● **TASK OBJECTIVE**: Count the lines in the entries that contain "saucepan". Say the number and nothing more.
──────── PROVIDED DATA ────────
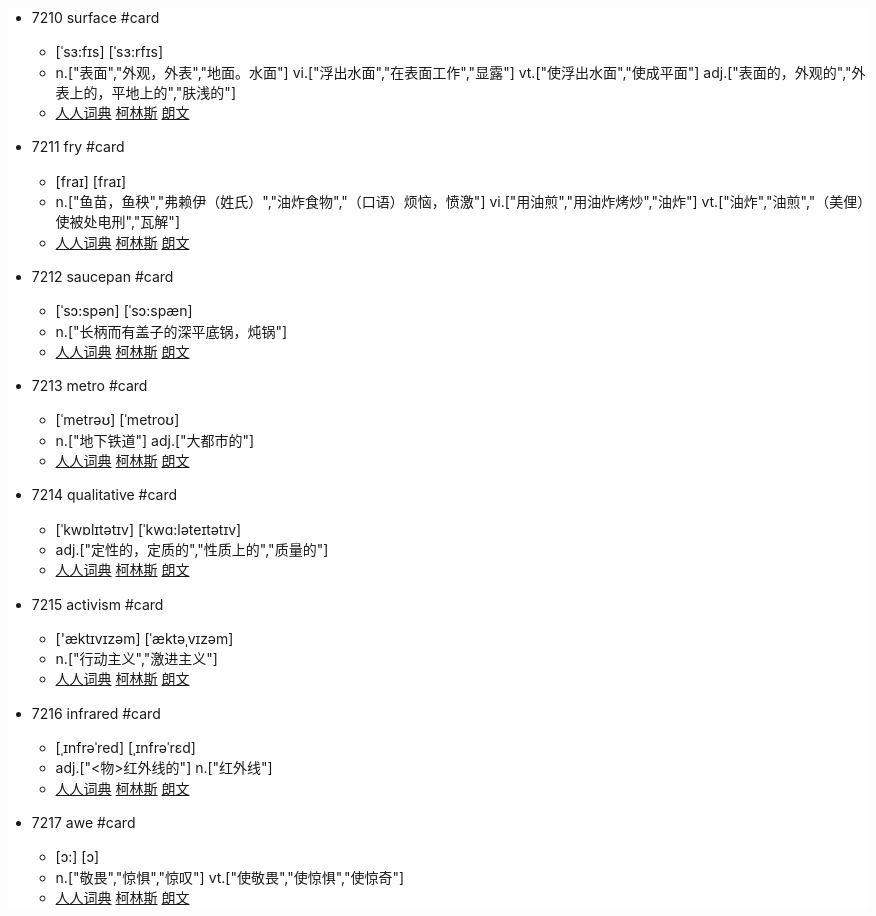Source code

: 
- 7210 surface #card
  - [ˈsɜ:fɪs]  [ˈsɜ:rfɪs]
  - n.["表面","外观，外表","地面。水面"]  vi.["浮出水面","在表面工作","显露"]  vt.["使浮出水面","使成平面"]  adj.["表面的，外观的","外表上的，平地上的","肤浅的"]
  - [人人词典](https://www.91dict.com/words?w=surface) [柯林斯](https://www.collinsdictionary.com/zh/dictionary/english/surface) [朗文](https://www.ldoceonline.com/dictionary/surface)
  

- 7211 fry #card
  - [fraɪ]  [fraɪ]
  - n.["鱼苗，鱼秧","弗赖伊（姓氏）","油炸食物","（口语）烦恼，愤激"]  vi.["用油煎","用油炸烤炒","油炸"]  vt.["油炸","油煎","（美俚）使被处电刑","瓦解"]
  - [人人词典](https://www.91dict.com/words?w=fry) [柯林斯](https://www.collinsdictionary.com/zh/dictionary/english/fry) [朗文](https://www.ldoceonline.com/dictionary/fry)
  

- 7212 saucepan #card
  - [ˈsɔ:spən]  [ˈsɔ:spæn]
  - n.["长柄而有盖子的深平底锅，炖锅"]
  - [人人词典](https://www.91dict.com/words?w=saucepan) [柯林斯](https://www.collinsdictionary.com/zh/dictionary/english/saucepan) [朗文](https://www.ldoceonline.com/dictionary/saucepan)
  

- 7213 metro #card
  - [ˈmetrəʊ]  [ˈmetroʊ]
  - n.["地下铁道"]  adj.["大都市的"]
  - [人人词典](https://www.91dict.com/words?w=metro) [柯林斯](https://www.collinsdictionary.com/zh/dictionary/english/metro) [朗文](https://www.ldoceonline.com/dictionary/metro)
  

- 7214 qualitative #card
  - [ˈkwɒlɪtətɪv]  [ˈkwɑ:ləteɪtətɪv]
  - adj.["定性的，定质的","性质上的","质量的"]
  - [人人词典](https://www.91dict.com/words?w=qualitative) [柯林斯](https://www.collinsdictionary.com/zh/dictionary/english/qualitative) [朗文](https://www.ldoceonline.com/dictionary/qualitative)
  

- 7215 activism #card
  - ['æktɪvɪzəm]  [ˈæktəˌvɪzəm]
  - n.["行动主义","激进主义"]
  - [人人词典](https://www.91dict.com/words?w=activism) [柯林斯](https://www.collinsdictionary.com/zh/dictionary/english/activism) [朗文](https://www.ldoceonline.com/dictionary/activism)
  

- 7216 infrared #card
  - [ˌɪnfrəˈred]  [ˌɪnfrəˈrɛd]
  - adj.["<物>红外线的"]  n.["红外线"]
  - [人人词典](https://www.91dict.com/words?w=infrared) [柯林斯](https://www.collinsdictionary.com/zh/dictionary/english/infrared) [朗文](https://www.ldoceonline.com/dictionary/infrared)
  

- 7217 awe #card
  - [ɔ:]  [ɔ]
  - n.["敬畏","惊惧","惊叹"]  vt.["使敬畏","使惊惧","使惊奇"]
  - [人人词典](https://www.91dict.com/words?w=awe) [柯林斯](https://www.collinsdictionary.com/zh/dictionary/english/awe) [朗文](https://www.ldoceonline.com/dictionary/awe)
────────
● **ANSWER TO THIS TASK**: 2